First recognized by the great French chef Alain Ducasse, who bought Antony’s cheeses for his restaurants, the father and son team prepare cheese for discerning connoisseurs around the world. At the celebrations for the 1994 opening of the Channel railway tunnel connecting France to the U.K., for example, Bernard was there to serve Queen Elizabeth II and former French President François Mitterrand. The Antony cheeses are served at scores of top restaurants, and he caters to some of the best châteaux in the Bordeaux wine country, where I first discovered the quality of his cheeses. Antony also regularly travels to major cities around the world, from Hong Kong and Singapore to New York and Chicago, offering eager cheese aficionados a taste of his edible oeuvres.

Video tour of the famous cheese cellar 

Exceptional Cognac

So it was a double treat that night to be introduced to one of the best Cognac producers in France: Lheraud.
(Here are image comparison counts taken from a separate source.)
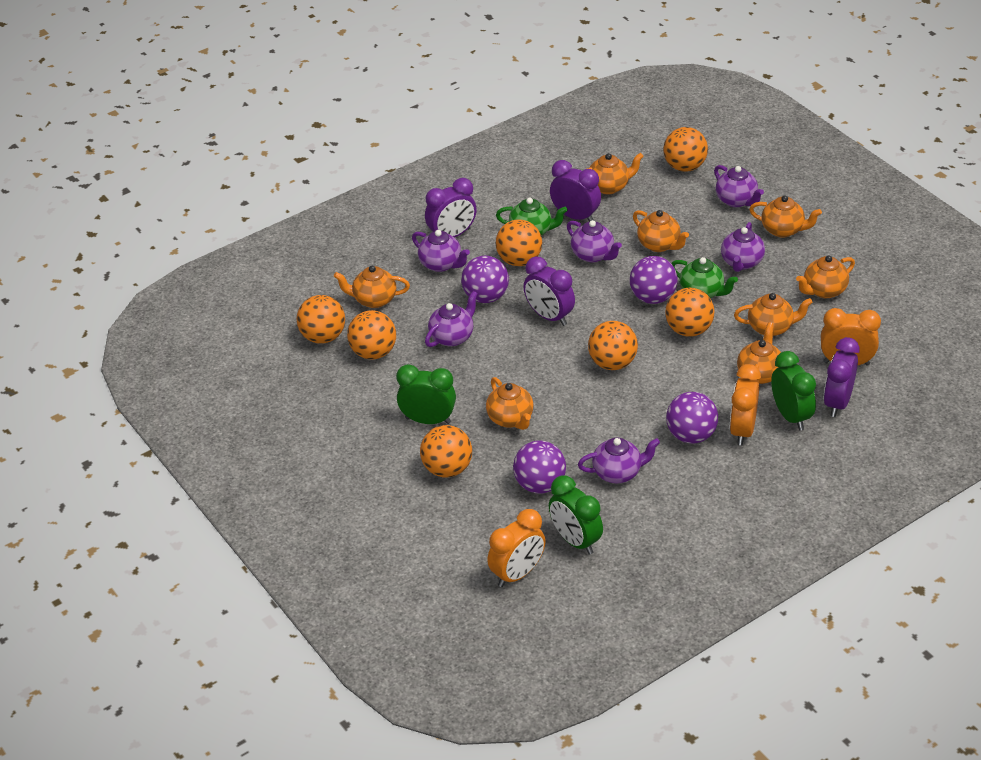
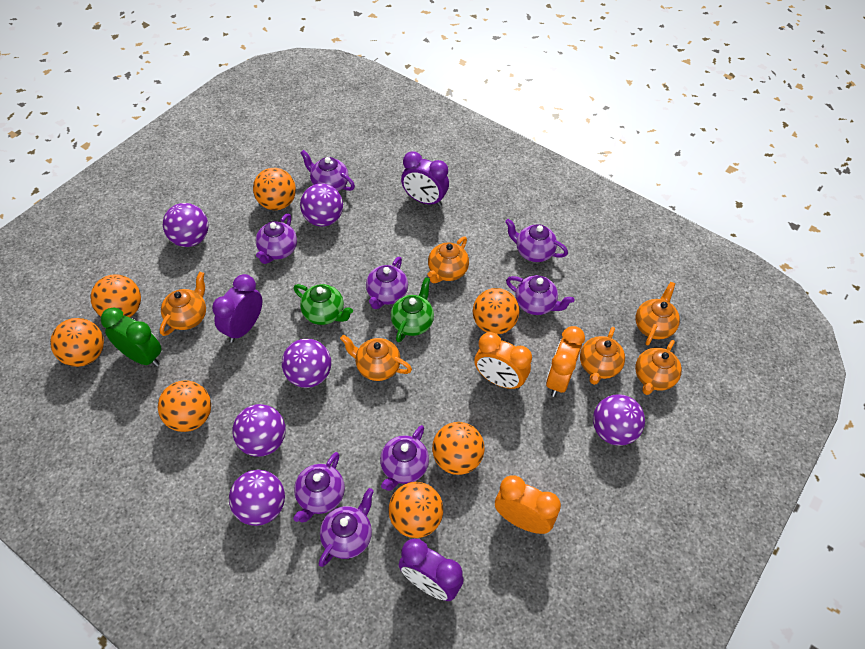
green clock: 3 -> 1
orange teapot: 8 -> 6
purple ball: 4 -> 6
purple clock: 4 -> 3
purple teapot: 6 -> 8

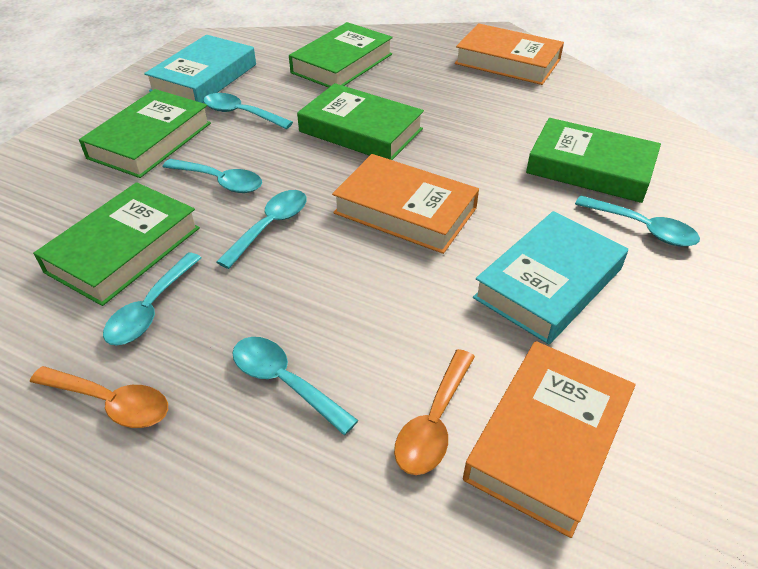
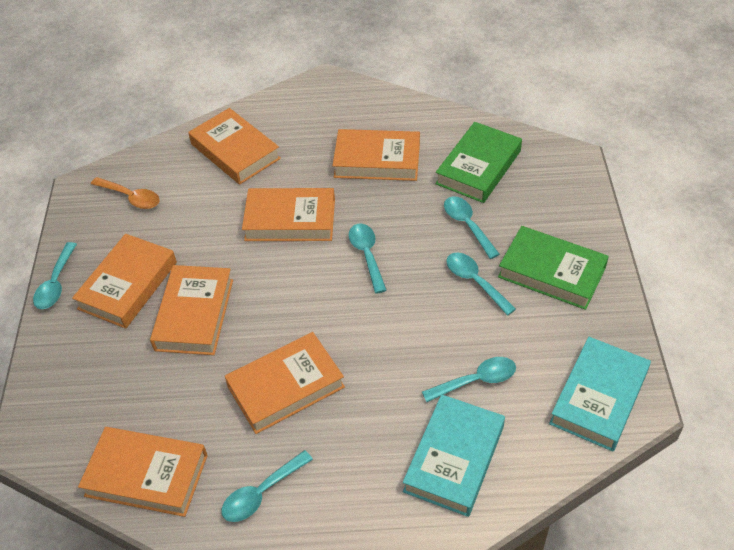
green book: 5 -> 2
orange book: 3 -> 7
orange spoon: 2 -> 1

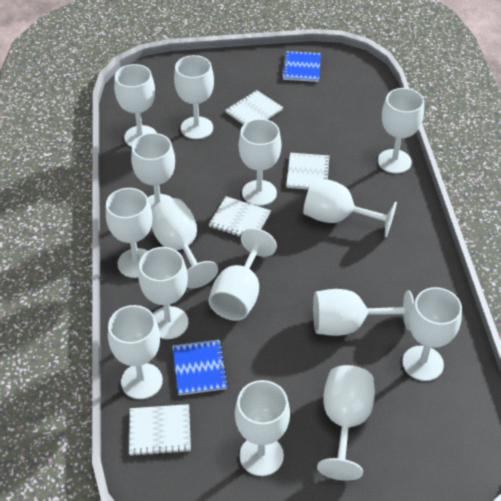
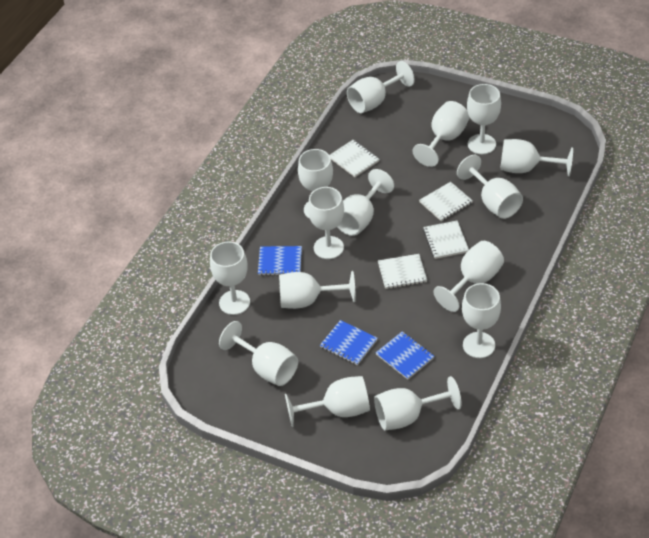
blue notebook: 2 -> 3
The winemaking history of the Lheraud family dates back over centuries. Monsieur Guy Lheraud, who since 1970 has been at the helm of the artisan Cognacs bearing his family name, displayed evident charisma and enthusiasm that proved happily contagious. In a word: we drank his libations as if they were wine…

 

With two masters Bernard Antony and Guy Lheraud (far left)

With two masters Bernard Antony and Guy Lheraud (far left)

We were extremely lucky to drink rarer vintages – such as the Lheraud Grande Champagne 1969 and the Lheraud Petite Champagne 1973 and 1975, presented in a perfect reproductions of 18th century glass blown bottles. They had been aging for a very long time. For example, the 1969 was put in bottle just this year!

All were amazingly smooth – and long, but the 1969 stole the show for me with particularly intense, deep and yet very subtle flavors. They all conveyed amazing complexity, varying from gunflint, spice and dried fruits – more prominent, for example, in the 1975 – to an even mellower expression of softer spice, vanilla, cardamon and crème brulée, in the sublime 1969 (photo, below).

Great cheeses continue, with fine potatoes from Touquet

The more substantial mid-course cheeses - Citeaux, Revard, St Nectaire, Reblochon, Tomme de Chartreuse and Cantal – matched the power of the Cognacs, certainly because these superbly crafted Cognacs conveyed their power in subtle manners. Another wonderful addition to this enchanted evening were the Touquet potatoes - whose official inclusion in the French catalogue of spud types dates back to 1935, making it one of the oldest varieties still being produced today. Served with the skins, en robe de chambre, the potatoes’ unique nutty flavor and smooth and buttery texture, accentuated by Fleur de Sel sea salt, echoed the somewhat nutty aspects of the Cognacs.

The best cognac I have ever tasted

The best Cognac I have ever tasted

Along with Cognac, Lheraud crafts excellent old Pineau des Charentes – a fortified wine (mistelle or vin de liqueur), made from a blend of  grape must (non fermented, in the case of Lheraud) and Cognac eau-de-vie. We enjoyed a particularly delicious vintage from 1976.

Exceptionally fresh and lively, the Lheraud Pineau des Charentes exuded candied fruits and nut like flavors, and went very well with the last cheeses: Fourme d’Ambert, Stichelton and Fourme fermière. I particularly liked the Stichelton, an English blue cheese similar to Blue Stilton, except that it does not use pasteurised milk.

For 65 euros, the evening was a steal. Considering the exceptional quality of Antony cheeses and that some of these Cognacs go for as much as 500 euros per bottle.

But what made the evening so special were simply good spirits, all around.